The second issue deals with the clinical diagnosis; the artificial intelligence-based software assigned a correct diagnosis in 82% of all cases, which is the rate previously obtained by experts in Belgium , as compared to a ∼45% success rate for pulmonologists in this study. Nevertheless, as stated by the authors “the further usefulness of the artificial intelligence software will be demonstrated if it decreases the time to final diagnosis, reduces the number of tests needed for a final diagnosis and, if by standardising PFT interpretation, a number of misdiagnoses can be avoided.” Like everyone, I wondered what this artificial intelligence software would bring me in my daily practice, knowing that most of the time, I practice PFTs in the framework of pathologies already identified and so they are rarely diagnostic. In addition, the diagnostic problem in pulmonary medicine rarely arises in the face of PFT results alone since other tests are often required for the final diagnosis.
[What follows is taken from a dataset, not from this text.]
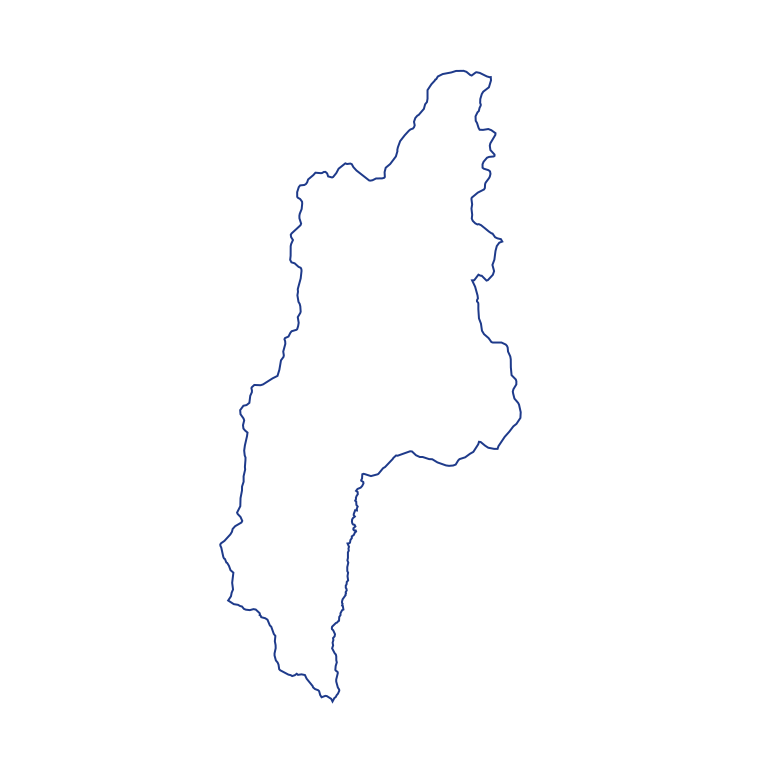 the district of Onzaga, Santander, Colombia, rotated 188°
{"feature_id": "7082276B75716633993754", "entity_name": "Onzaga", "entity_type": "district", "adm_level": 2, "iso_a3": "COL", "parent_name": "Colombia", "parent_adm1": "Santander", "projection": "robinson", "projection_center": [-72.805, 6.343], "detail": "fine", "context": "isolated", "style": "outline", "palette": "blue", "viewbox_px": 768, "rotation_deg": 188, "n_neighbors": 0, "source": "geoboundaries", "source_scale": "gbopen_adm2", "svg_char_len": 6125}
<svg xmlns="http://www.w3.org/2000/svg" viewBox="0 0 768 768"><g transform="rotate(188 384 384)"><path d="M402.2,65.1L398.7,67.0L397.2,67.0L392.5,64.9L390.8,62.4L389.4,66.2L388.3,67.2L387.5,69.4L386.5,70.9L385.6,74.1L385.9,75.2L387.5,77.1L389.9,82.7L390.2,84.7L389.5,91.4L390.0,92.5L391.6,93.3L392.4,94.1L392.6,98.0L392.0,101.8L392.8,103.8L393.4,107.8L394.1,109.5L395.2,110.3L398.6,115.0L398.0,118.0L398.9,120.7L398.5,123.4L399.1,125.3L397.8,127.2L397.7,129.4L400.0,133.0L401.4,134.0L401.7,135.0L401.6,136.5L398.4,140.6L397.2,141.3L396.3,142.8L395.6,143.3L395.9,147.1L394.9,149.1L395.2,150.9L394.0,154.2L392.8,155.0L393.9,158.5L394.7,158.8L394.4,160.5L395.1,161.4L395.3,162.9L395.0,165.1L392.6,169.7L392.9,170.4L392.5,171.5L393.0,172.5L392.2,174.4L392.7,176.0L393.5,176.9L393.8,179.1L393.2,180.3L393.3,182.9L392.2,184.5L393.4,188.7L393.3,192.2L394.3,193.6L394.9,197.6L394.5,202.1L395.7,204.3L395.5,206.7L396.3,212.3L395.7,214.0L396.3,216.2L396.0,217.9L397.9,221.0L396.0,221.6L395.6,222.3L395.5,224.9L394.4,226.9L394.7,228.6L392.9,230.3L392.1,233.0L391.1,234.0L391.6,235.0L393.3,234.9L394.1,235.6L394.2,236.9L392.5,239.0L393.6,240.5L394.9,240.5L395.9,241.4L396.6,243.2L396.7,245.4L396.1,246.9L394.4,248.7L395.8,250.0L395.8,251.3L395.0,255.0L393.2,255.0L393.6,256.8L393.0,259.0L394.5,260.4L395.2,263.8L396.3,264.4L395.7,266.2L396.0,267.4L395.5,269.5L394.6,271.2L395.1,273.4L396.8,274.3L395.6,276.4L392.7,278.1L391.4,280.0L390.5,282.7L390.9,284.1L393.1,285.1L393.2,285.6L392.6,287.3L392.9,291.6L391.8,292.2L390.6,292.1L384.1,291.0L377.7,293.7L377.0,294.3L373.2,300.5L371.4,301.9L364.9,311.0L364.5,312.0L362.1,314.9L360.5,314.9L348.8,321.0L346.9,321.1L342.4,317.9L338.4,316.7L335.6,317.1L328.9,315.9L325.7,316.2L320.2,313.8L311.3,312.0L308.2,312.0L304.2,312.9L301.8,314.2L299.9,318.6L298.8,320.1L293.4,322.7L289.1,326.9L286.1,329.2L282.3,337.4L281.9,340.0L280.2,340.0L275.3,337.0L271.9,335.4L266.0,335.1L262.5,335.6L262.0,338.4L257.1,348.5L253.3,354.2L250.0,360.1L247.3,362.9L244.2,369.4L244.7,375.1L247.4,382.3L248.5,383.9L252.8,387.7L254.7,392.3L255.4,394.4L255.1,396.9L252.9,402.0L253.3,405.1L254.1,406.8L258.9,410.5L260.7,418.1L261.9,426.1L262.8,428.9L265.7,433.4L266.6,437.3L267.5,438.8L268.9,440.0L273.4,441.4L282.0,440.2L283.5,440.5L286.8,444.0L291.9,447.3L294.4,450.4L296.4,457.3L299.1,462.2L301.0,471.3L301.7,476.4L302.1,477.6L303.4,478.7L303.6,479.9L302.9,481.8L303.7,484.7L307.3,493.0L311.2,498.9L309.1,499.3L305.7,505.4L303.5,504.7L302.3,504.8L296.9,500.7L295.6,501.3L291.4,507.3L290.7,511.1L293.2,517.0L292.0,522.5L292.1,531.3L291.5,536.3L289.5,540.0L286.7,541.5L288.4,543.7L291.9,544.0L294.4,544.8L297.5,548.1L298.4,548.1L301.4,549.6L310.0,554.8L312.4,555.5L313.7,555.0L316.0,555.8L318.8,557.9L320.1,560.0L320.2,563.8L321.8,569.9L321.7,574.1L323.2,579.5L323.0,580.8L317.7,586.6L312.0,590.6L311.4,592.1L311.7,595.9L311.4,597.5L308.7,602.4L308.1,604.0L307.8,606.9L308.6,609.3L310.3,610.3L315.2,611.1L316.5,611.9L317.0,615.3L316.3,618.0L313.5,622.4L311.6,623.5L307.0,624.6L306.3,625.3L306.5,626.6L311.2,630.5L312.4,634.7L312.2,637.1L308.4,646.2L308.5,647.9L313.1,650.3L316.2,651.0L321.4,649.4L324.7,649.1L326.0,650.8L328.2,655.4L329.8,657.4L330.6,661.8L329.2,666.1L328.1,667.5L327.8,670.7L327.0,673.2L327.1,674.3L327.9,675.7L328.3,679.6L327.5,684.8L326.4,687.3L321.4,692.4L320.3,699.6L321.0,702.8L322.0,702.5L324.9,702.9L332.5,705.4L335.8,705.6L336.5,705.3L340.1,701.7L341.6,702.0L345.8,704.6L348.8,705.2L356.3,704.0L360.7,701.9L369.0,699.1L373.5,696.0L374.7,693.1L375.6,692.6L375.9,691.6L378.8,687.4L381.8,681.1L380.6,672.6L380.7,669.2L382.2,666.7L382.8,662.0L387.1,655.3L388.3,654.4L390.0,651.8L390.8,647.8L389.6,644.5L390.0,642.5L390.9,641.0L393.2,639.8L394.6,638.3L398.1,633.2L401.8,626.8L403.2,620.3L403.4,617.5L403.1,616.5L403.9,611.0L408.5,602.7L412.4,598.4L412.9,593.9L412.0,589.2L412.4,588.3L414.3,587.4L420.5,586.4L423.7,584.2L425.8,583.5L427.0,583.5L441.0,591.6L444.5,594.5L446.5,597.2L448.0,597.6L451.2,596.7L453.0,597.1L458.9,590.9L460.6,586.2L463.2,581.9L464.2,581.3L468.2,581.8L469.6,584.6L471.5,585.9L473.1,585.6L474.7,584.3L475.8,584.0L481.3,583.7L483.1,581.0L487.6,576.0L488.2,572.9L489.2,571.1L490.6,570.0L494.7,569.0L495.8,567.1L496.7,561.9L496.0,557.3L495.3,556.5L492.8,555.5L491.6,554.3L490.5,553.1L490.1,551.2L489.9,545.8L491.1,540.9L491.2,538.8L490.8,536.3L488.4,531.3L488.8,529.6L496.5,520.2L497.1,518.8L496.4,516.5L494.2,513.9L495.4,509.8L495.6,507.6L494.3,497.9L494.2,493.9L492.6,491.6L489.3,491.1L484.9,488.1L482.7,487.5L481.8,486.2L481.4,484.5L481.2,477.0L482.6,465.9L482.0,463.3L482.1,459.8L480.1,453.4L478.7,451.7L477.7,449.3L476.6,444.1L476.8,442.7L478.7,438.2L477.0,432.7L477.1,429.4L477.6,426.3L478.2,425.5L482.8,423.4L483.8,421.8L485.2,417.7L488.4,415.7L488.8,414.5L487.8,412.5L487.3,410.0L488.3,402.1L487.2,398.5L487.3,396.8L489.3,393.1L489.6,383.5L490.6,377.2L495.1,374.1L503.8,366.7L506.1,365.6L512.3,365.0L514.5,362.3L514.7,361.4L513.9,359.3L513.7,357.5L514.8,353.7L514.7,346.6L517.2,344.0L520.2,342.9L522.8,338.1L521.9,334.1L518.3,330.3L517.4,328.5L517.9,323.6L517.0,320.3L515.1,318.6L512.4,316.9L512.4,313.3L513.2,303.8L513.2,298.6L512.0,293.9L510.9,291.9L510.6,289.2L510.2,282.5L509.6,280.0L510.2,273.1L509.4,267.7L510.3,262.7L509.8,258.8L510.2,251.0L509.3,243.0L511.6,236.2L510.8,234.9L507.6,232.4L505.3,228.7L505.9,227.0L511.6,222.5L513.7,219.4L514.0,216.5L515.2,213.7L520.2,206.4L523.2,203.6L523.8,202.4L523.5,201.0L522.4,199.4L519.1,190.5L518.2,189.0L517.1,188.5L515.3,185.3L514.4,185.0L512.2,182.3L510.1,178.3L506.9,176.2L506.7,166.0L504.9,159.5L505.8,156.2L506.0,152.5L508.2,147.9L502.1,145.1L497.8,145.0L495.6,144.1L493.7,143.9L491.4,141.8L489.4,141.3L485.4,141.4L481.9,142.9L479.6,142.8L475.3,139.8L474.8,138.7L475.0,137.9L473.9,137.4L473.1,136.0L469.0,135.5L466.6,134.4L463.4,129.0L461.9,128.0L458.3,121.1L456.5,119.4L456.3,114.1L455.0,110.3L454.5,107.3L454.9,102.0L454.6,99.9L452.6,95.2L450.6,93.4L449.4,91.4L448.1,87.0L447.0,86.1L438.2,82.9L435.9,82.7L434.3,82.0L431.8,83.2L430.1,84.9L428.7,84.0L425.3,85.0L421.8,84.8L419.6,81.4L412.6,74.9L412.0,73.7L409.8,72.3L406.6,71.6L405.5,70.8L403.9,67.1L402.2,65.1Z" fill="none" stroke="#1e3a8a" stroke-width="2"/></g></svg>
Over the past decade, machine learning techniques have made substantial advances in many domains. There have been suggestions that machine learning will drive changes in healthcare within a few years, specifically in medical disciplines that require more accurate prognostic models and those based on pattern recognition, such as radiology and pathology. Nevertheless, a major issue related to the incorporation of artificial intelligence aids in medicine could be the overreliance on the capabilities of automation. Although the phenomenon of overreliance on technology could be tempting to users in the short term for the convenience and efficiency of automated aids, in the long term these tools can lead to the related phenomenon of de-skilling. When some or all components of a task are partly automated then there is a consequent reduction in the level of skills required to complete the task, and this may lead to serious disruptions of performance or inefficiencies whenever the technology fails or breaks down.
As a consequence, is pattern recognition by software useful? I would respond yes, because of the inability of all pulmonologists to learn the rules of interpretation. However, is clinical diagnosis aided by artificial intelligence warranted? I would respond that making a diagnosis after a single set of PFTs is not the main issue. Certainly, artificial intelligence will perform better than pulmonologists in suggesting a diagnosis, but its ability to reach the final diagnosis more rapidly or more efficiently remains to be demonstrated.
At this time, artificial intelligence commands a certain level of fascination in the medical world; there is no medical field that seems to escape it. In the field of pulmonary medicine, the future challenge for artificial intelligence is to answer complex clinical questions that are real healthcare issues.
Conflict of interest: C. Delclaux has nothing to disclose.